* [Work task] Copy the data that follows exactly as it is, excluding all pictures.

* [Task inputs]

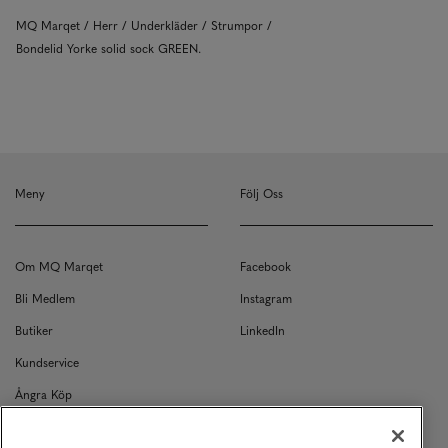
MQ Marqet
Herr
Underkläder
Strumpor
Bondelid Yorke solid sock GREEN.
Meny
Följ Oss
Om MQ Marqet
Facebook
Bli Medlem
Instagram
Butiker
LinkedIn
Kundservice
Ångra Köp
Kontakt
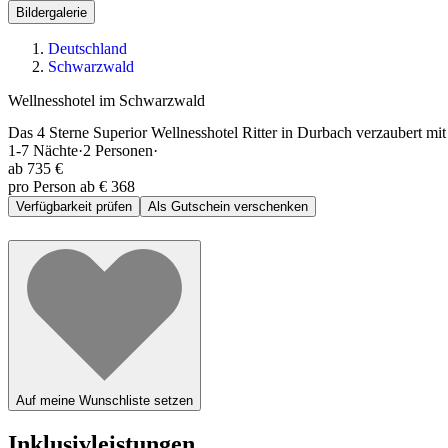
Bildergalerie
Deutschland
Schwarzwald
Wellnesshotel im Schwarzwald
Das 4 Sterne Superior Wellnesshotel Ritter in Durbach verzaubert mi
1-7
Nächte
·
2
Personen
·
ab
735 €
pro Person ab € 368
Verfügbarkeit prüfen
Als Gutschein verschenken
Auf meine Wunschliste setzen
Inklusivleistungen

* [Finished task]
MQ Marqet
Herr
Underkläder
Strumpor
Bondelid Yorke solid sock GREEN.
Meny
Följ Oss
Om MQ Marqet
Facebook
Bli Medlem
Instagram
Butiker
LinkedIn
Kundservice
Ångra Köp
Kontakt
Bildergalerie
Deutschland
Schwarzwald
Wellnesshotel im Schwarzwald
Das 4 Sterne Superior Wellnesshotel Ritter in Durbach verzaubert mi
1-7
Nächte
·
2
Personen
·
ab
735 €
pro Person ab € 368
Verfügbarkeit prüfen
Als Gutschein verschenken
Auf meine Wunschliste setzen
Inklusivleistungen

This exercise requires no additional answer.